- **Tujuan Tugas**
Salin kembali item dari awal hingga baris yang memuat "finished rebuilding. Chata'an damaged h", termasuk baris tersebut, dengan mengganti "Water Well Trust" menjadi "Water Well Fund" tanpa mengubah bagian lainnya.

- **Bahan yang Disediakan**
▬▬▬▬▬▬

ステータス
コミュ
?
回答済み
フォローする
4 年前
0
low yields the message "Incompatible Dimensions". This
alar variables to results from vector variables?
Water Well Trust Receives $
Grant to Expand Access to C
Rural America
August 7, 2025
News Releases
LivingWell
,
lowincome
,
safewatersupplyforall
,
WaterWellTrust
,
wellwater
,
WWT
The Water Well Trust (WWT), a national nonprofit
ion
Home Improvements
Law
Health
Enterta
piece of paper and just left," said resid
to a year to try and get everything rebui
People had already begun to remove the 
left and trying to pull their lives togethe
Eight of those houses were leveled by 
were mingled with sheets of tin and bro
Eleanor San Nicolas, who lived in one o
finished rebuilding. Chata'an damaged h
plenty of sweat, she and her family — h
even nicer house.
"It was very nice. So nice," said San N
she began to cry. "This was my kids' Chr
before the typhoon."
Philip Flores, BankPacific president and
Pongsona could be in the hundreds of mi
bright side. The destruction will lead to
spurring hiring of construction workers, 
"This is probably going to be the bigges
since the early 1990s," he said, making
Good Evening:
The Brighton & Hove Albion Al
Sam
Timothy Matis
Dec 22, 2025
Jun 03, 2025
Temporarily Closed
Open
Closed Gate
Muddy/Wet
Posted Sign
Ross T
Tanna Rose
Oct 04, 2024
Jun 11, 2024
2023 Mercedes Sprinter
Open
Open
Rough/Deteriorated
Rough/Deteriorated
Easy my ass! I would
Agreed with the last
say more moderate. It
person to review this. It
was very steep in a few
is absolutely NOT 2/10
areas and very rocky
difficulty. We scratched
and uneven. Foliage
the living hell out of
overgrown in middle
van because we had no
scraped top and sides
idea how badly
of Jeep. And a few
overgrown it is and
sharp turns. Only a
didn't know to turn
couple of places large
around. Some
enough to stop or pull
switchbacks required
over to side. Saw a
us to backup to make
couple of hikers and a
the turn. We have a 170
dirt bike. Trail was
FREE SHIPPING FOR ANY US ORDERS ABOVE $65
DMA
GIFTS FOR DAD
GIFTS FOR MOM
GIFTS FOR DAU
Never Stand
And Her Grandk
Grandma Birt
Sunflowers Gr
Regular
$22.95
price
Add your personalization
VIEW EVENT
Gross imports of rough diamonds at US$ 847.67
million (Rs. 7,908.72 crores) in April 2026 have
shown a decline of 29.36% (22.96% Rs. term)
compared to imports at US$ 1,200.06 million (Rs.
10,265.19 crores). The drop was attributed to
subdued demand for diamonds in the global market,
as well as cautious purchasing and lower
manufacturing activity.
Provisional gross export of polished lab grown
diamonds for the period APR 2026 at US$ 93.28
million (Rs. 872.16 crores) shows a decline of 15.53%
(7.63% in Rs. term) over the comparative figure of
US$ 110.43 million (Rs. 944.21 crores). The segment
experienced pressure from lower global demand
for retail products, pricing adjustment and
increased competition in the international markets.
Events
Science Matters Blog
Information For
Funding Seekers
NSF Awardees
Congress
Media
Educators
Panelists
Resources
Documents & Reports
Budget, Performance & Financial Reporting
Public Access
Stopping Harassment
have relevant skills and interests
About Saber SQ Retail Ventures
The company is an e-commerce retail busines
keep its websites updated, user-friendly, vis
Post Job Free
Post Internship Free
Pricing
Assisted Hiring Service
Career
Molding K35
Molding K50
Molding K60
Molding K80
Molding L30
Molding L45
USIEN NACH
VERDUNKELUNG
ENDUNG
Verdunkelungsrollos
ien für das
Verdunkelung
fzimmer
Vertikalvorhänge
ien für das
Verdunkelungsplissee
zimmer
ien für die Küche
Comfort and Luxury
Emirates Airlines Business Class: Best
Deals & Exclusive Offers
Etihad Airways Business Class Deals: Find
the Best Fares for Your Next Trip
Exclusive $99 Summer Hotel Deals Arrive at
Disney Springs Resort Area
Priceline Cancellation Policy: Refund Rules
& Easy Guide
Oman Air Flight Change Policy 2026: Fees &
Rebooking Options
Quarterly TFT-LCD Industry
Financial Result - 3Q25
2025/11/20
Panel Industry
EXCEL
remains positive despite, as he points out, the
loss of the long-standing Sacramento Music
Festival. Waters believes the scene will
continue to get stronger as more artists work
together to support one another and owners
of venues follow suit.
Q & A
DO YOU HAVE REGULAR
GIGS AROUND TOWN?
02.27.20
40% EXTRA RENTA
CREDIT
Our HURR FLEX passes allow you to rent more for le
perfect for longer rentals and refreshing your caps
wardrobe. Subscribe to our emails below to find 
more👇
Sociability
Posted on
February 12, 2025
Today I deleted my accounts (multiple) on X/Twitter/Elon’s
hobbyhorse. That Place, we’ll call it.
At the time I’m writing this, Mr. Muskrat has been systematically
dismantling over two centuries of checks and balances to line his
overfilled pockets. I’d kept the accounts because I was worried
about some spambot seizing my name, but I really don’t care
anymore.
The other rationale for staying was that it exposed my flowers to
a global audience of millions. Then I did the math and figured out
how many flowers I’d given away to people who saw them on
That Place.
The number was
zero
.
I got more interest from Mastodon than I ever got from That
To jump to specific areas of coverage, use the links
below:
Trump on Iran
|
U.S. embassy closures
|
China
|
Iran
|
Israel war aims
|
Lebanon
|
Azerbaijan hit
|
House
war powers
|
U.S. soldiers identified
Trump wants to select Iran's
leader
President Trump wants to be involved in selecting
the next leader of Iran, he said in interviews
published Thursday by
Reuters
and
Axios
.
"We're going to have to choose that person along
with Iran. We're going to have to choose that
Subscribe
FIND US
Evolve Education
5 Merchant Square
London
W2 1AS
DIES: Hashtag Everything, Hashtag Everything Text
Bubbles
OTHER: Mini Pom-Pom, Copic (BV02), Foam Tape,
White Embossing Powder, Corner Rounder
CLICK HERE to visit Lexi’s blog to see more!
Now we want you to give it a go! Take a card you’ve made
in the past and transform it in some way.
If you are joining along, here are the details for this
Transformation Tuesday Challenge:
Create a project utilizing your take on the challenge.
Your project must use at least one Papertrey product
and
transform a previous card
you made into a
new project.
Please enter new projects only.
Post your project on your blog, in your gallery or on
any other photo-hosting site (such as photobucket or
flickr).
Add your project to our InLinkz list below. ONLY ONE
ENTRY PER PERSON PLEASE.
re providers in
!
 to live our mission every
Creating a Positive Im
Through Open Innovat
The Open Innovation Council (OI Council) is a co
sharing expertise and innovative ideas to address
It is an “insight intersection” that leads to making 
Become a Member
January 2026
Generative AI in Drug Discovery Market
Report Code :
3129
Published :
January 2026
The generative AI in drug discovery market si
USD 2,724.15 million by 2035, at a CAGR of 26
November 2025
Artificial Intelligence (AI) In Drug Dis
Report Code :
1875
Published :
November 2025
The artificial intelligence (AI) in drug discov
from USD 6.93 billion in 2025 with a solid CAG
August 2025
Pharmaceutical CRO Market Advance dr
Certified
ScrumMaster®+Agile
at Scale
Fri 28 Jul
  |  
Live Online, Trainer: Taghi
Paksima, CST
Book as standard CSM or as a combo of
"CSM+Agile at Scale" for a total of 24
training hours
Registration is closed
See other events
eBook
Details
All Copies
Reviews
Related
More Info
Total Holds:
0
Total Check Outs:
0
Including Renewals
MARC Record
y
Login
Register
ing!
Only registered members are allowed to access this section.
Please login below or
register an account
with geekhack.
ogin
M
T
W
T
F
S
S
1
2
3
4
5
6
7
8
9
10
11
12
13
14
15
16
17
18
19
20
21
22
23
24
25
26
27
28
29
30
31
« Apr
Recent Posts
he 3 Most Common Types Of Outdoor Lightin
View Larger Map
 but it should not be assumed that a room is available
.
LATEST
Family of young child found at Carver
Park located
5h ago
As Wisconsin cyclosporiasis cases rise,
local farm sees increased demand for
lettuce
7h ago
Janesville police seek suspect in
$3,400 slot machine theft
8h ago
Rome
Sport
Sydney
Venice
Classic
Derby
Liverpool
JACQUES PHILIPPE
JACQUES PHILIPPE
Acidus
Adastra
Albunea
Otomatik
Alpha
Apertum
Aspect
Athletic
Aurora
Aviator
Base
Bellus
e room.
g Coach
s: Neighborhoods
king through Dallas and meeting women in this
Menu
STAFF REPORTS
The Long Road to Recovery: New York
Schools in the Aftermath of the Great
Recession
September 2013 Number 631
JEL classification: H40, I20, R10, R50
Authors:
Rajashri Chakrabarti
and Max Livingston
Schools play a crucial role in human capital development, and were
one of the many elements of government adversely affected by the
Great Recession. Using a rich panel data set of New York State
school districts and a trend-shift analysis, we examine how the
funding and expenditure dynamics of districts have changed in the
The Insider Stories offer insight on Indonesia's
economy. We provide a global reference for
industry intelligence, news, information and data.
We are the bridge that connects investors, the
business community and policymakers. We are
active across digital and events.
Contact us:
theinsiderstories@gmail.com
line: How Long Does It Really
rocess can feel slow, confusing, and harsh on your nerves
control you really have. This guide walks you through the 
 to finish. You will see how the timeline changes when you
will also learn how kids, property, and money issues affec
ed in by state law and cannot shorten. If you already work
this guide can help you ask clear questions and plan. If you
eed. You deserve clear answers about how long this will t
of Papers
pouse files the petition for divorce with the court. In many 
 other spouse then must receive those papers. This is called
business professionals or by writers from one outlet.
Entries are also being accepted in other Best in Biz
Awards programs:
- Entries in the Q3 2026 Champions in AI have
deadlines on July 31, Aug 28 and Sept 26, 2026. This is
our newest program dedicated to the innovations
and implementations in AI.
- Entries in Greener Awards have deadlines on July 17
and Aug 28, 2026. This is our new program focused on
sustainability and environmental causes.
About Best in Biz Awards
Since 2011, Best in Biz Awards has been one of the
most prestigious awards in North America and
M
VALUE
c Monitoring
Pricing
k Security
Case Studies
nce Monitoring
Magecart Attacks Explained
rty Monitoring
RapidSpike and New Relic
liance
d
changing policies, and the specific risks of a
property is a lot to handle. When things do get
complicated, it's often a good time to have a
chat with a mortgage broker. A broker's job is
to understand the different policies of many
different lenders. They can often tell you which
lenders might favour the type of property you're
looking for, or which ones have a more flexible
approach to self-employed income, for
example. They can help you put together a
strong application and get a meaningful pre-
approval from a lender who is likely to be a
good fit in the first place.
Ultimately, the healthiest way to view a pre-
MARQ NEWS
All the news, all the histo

▬▬▬▬▬▬

- **Hasil Tugas**
ステータス
コミュ
?
回答済み
フォローする
4 年前
0
low yields the message "Incompatible Dimensions". This
alar variables to results from vector variables?
Water Well Fund Receives $
Grant to Expand Access to C
Rural America
August 7, 2025
News Releases
LivingWell
,
lowincome
,
safewatersupplyforall
,
WaterWellTrust
,
wellwater
,
WWT
The Water Well Fund (WWT), a national nonprofit
ion
Home Improvements
Law
Health
Enterta
piece of paper and just left," said resid
to a year to try and get everything rebui
People had already begun to remove the 
left and trying to pull their lives togethe
Eight of those houses were leveled by 
were mingled with sheets of tin and bro
Eleanor San Nicolas, who lived in one o
finished rebuilding. Chata'an damaged h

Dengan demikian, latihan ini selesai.